Foto: Frank Beer für HandelsblattStaatsversagen ist ein großes Wort. Bognanni zeigt, dass in der Cum-Ex-Affäre jeder andere Begriff zu klein ist. 2002, da waren die ersten Unsummen schon verloren, beschäftigte sich das Bundesfinanzministerium mit dem Thema. Die Politiker wollten die doppelten Steuererstattungen abstellen, vertrauten aber bei der Formulierung eines entsprechenden Gesetzes ausgerechnet auf die Bankenlobby.
20 Jahre später herrscht ungläubiges Entsetzen über die Konsequenzen. Zwölf Milliarden Euro sollen dem Steuerzahler durch Cum-Ex-Geschäfte verloren gegangen sein. Es ist zum Weinen.
Schamgefühl sucht man in der Affäre vergebens. So war es zum Beispiel ausgerechnet die WestLB, in der Finanzkrise vollgepumpt mit Milliarden von Steuergeldern, die bei der Steuerhinterziehung das ganz große Rad drehte. Der ehemalige Aufsichtsrat und CDU-Politiker Helmut Linssen wollte das selbst dann noch nicht glauben, als die Staatsanwaltschaft schon zur Razzia vorbeikam.
Wird jetzt die Rechnung gestellt, landet auch sie beim Steuerzahler. Die WestLB ist untergegangen. Die Cum-Ex-Schäden müssen von ihren Nachfolgegesellschaften gezahlt werden. Die befinden sich im Staatsbesitz.
Es ist ein Glück für Leserinnen und Leser des Buchs, dass Bognanni nicht nur den Schurken dieser Affäre, sondern auch ihrer Heldin besonders nahegekommen ist. Wie in einem Krimi lässt er uns bei den Ermittlungen von Oberstaatsanwältin Anne Brorhilker zuschauen.
Die Kölner Beamtin erfüllt alle Ansprüche an eine Hauptdarstellerin. Anfangs in ihrer eigenen Behörde schief angeguckt, ließ sie sich von nichts und niemandem beeindrucken. Heute führt Brorhilker Deutschlands größte Einheit zur Bekämpfung von Steuerhinterziehung. Bognanni berichtet viele spektakuläre Details.

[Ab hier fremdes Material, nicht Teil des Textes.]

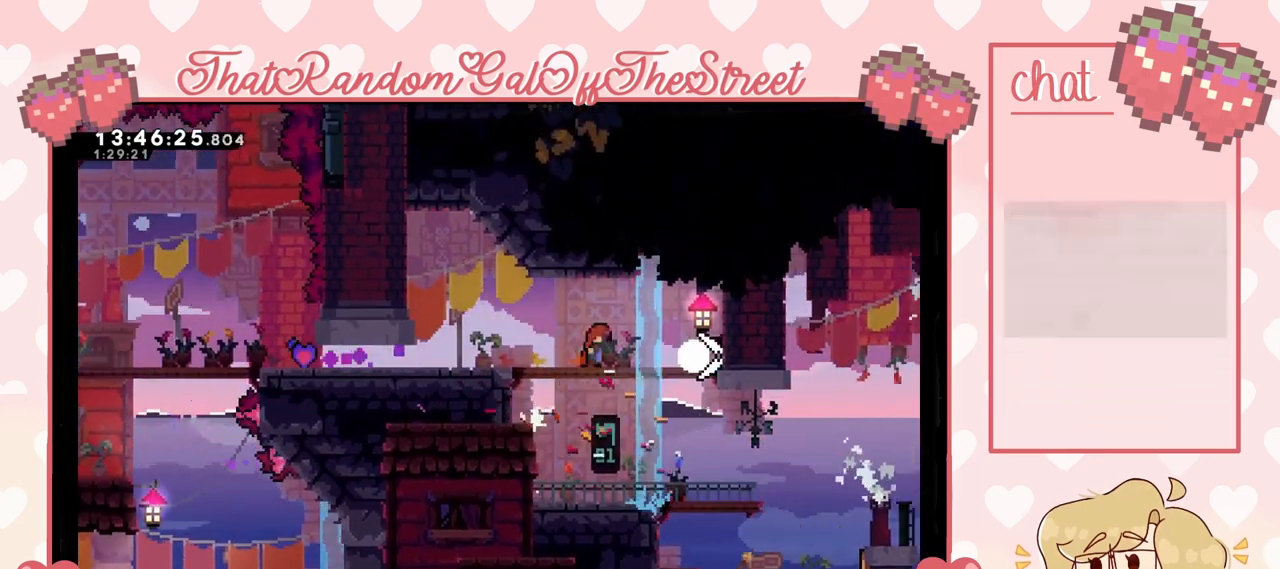
{"buttons": ["A", "L2"], "left_stick": "up-left", "right_stick": "center", "events": [[100, "A", "down"], [333, "A", "up"], [400, "A", "down"]]}
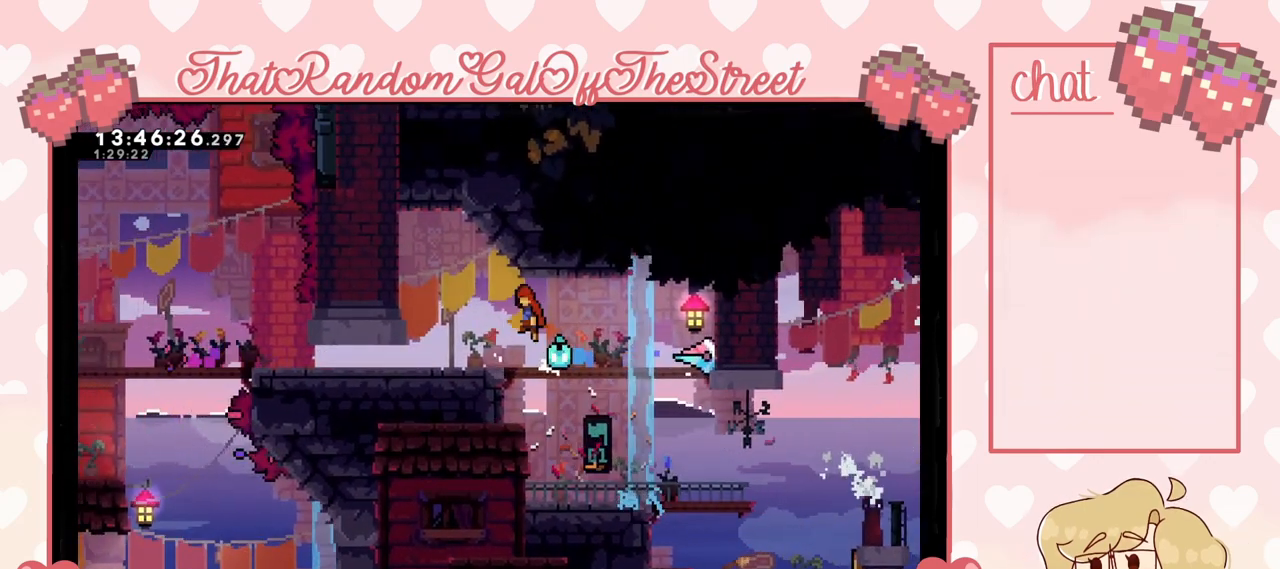
{"buttons": [], "left_stick": "up-left", "right_stick": "center", "events": [[33, "L2", "up"], [100, "A", "up"], [267, "X", "down"], [367, "X", "up"]]}
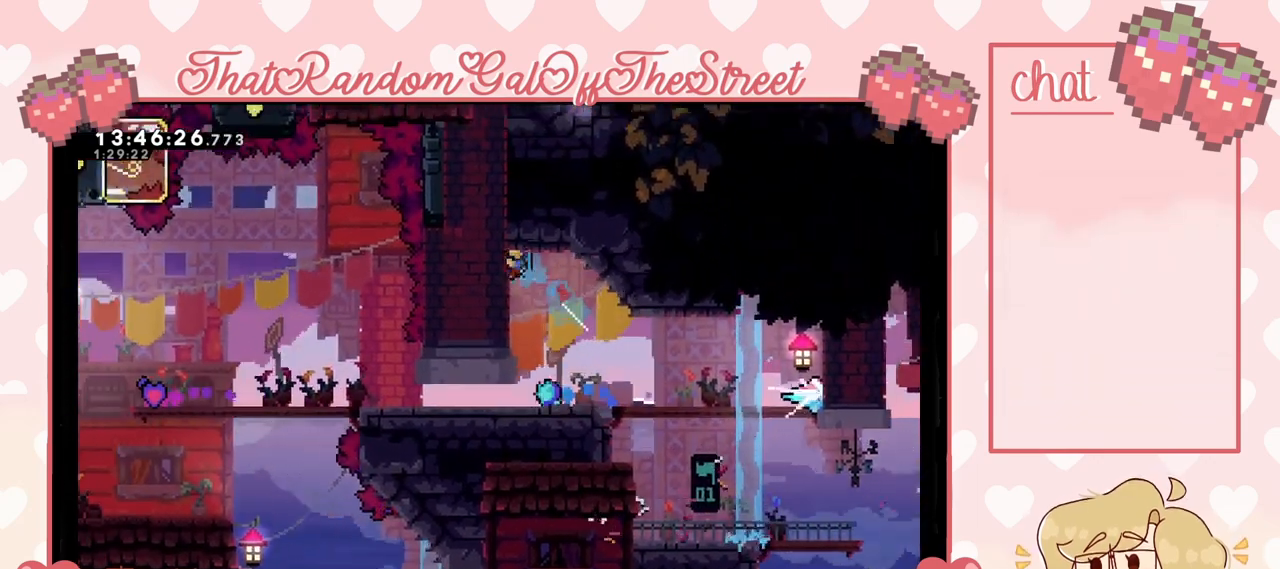
{"buttons": [], "left_stick": "left", "right_stick": "center", "events": [[133, "left_stick", "center"], [333, "left_stick", "right"], [433, "left_stick", "center"], [500, "left_stick", "left"]]}
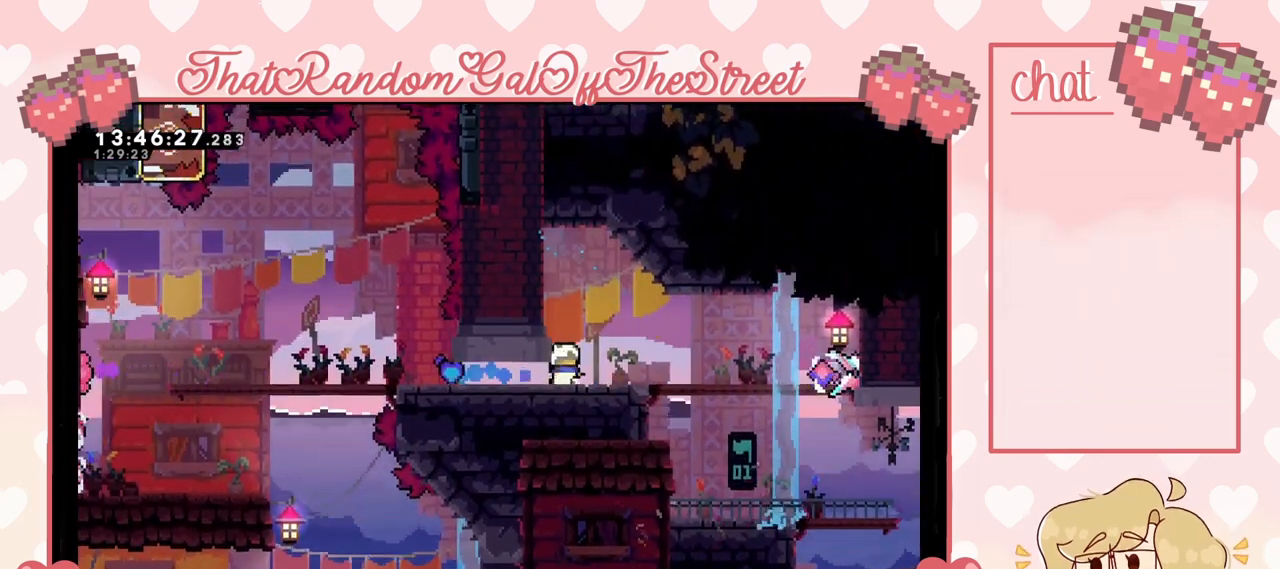
{"buttons": [], "left_stick": "down-left", "right_stick": "center", "events": [[233, "left_stick", "down-left"], [300, "X", "down"], [467, "X", "up"]]}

Es gibt auch etwas zu lachen. Wenn Hanno Berger, Deutschlands einst gewieftester Steueranwalt, bei einem Treffen in einer Schweizer Bank einen Brustbeutel vom Hals nimmt, um 10.000 Euro hineinzustopfen, glaubt sich der Leser in einer Slapstickkomödie.
Wenn derselbe Berger sich auf seinem Anwesen eine Autowaschanlage installiert, weil er keine Lust hat, samstags in einer langen Schlange zu stehen, bleibt kein Zweifel: Dieses Buch ist nicht nur preiswürdig, sondern auch filmreif.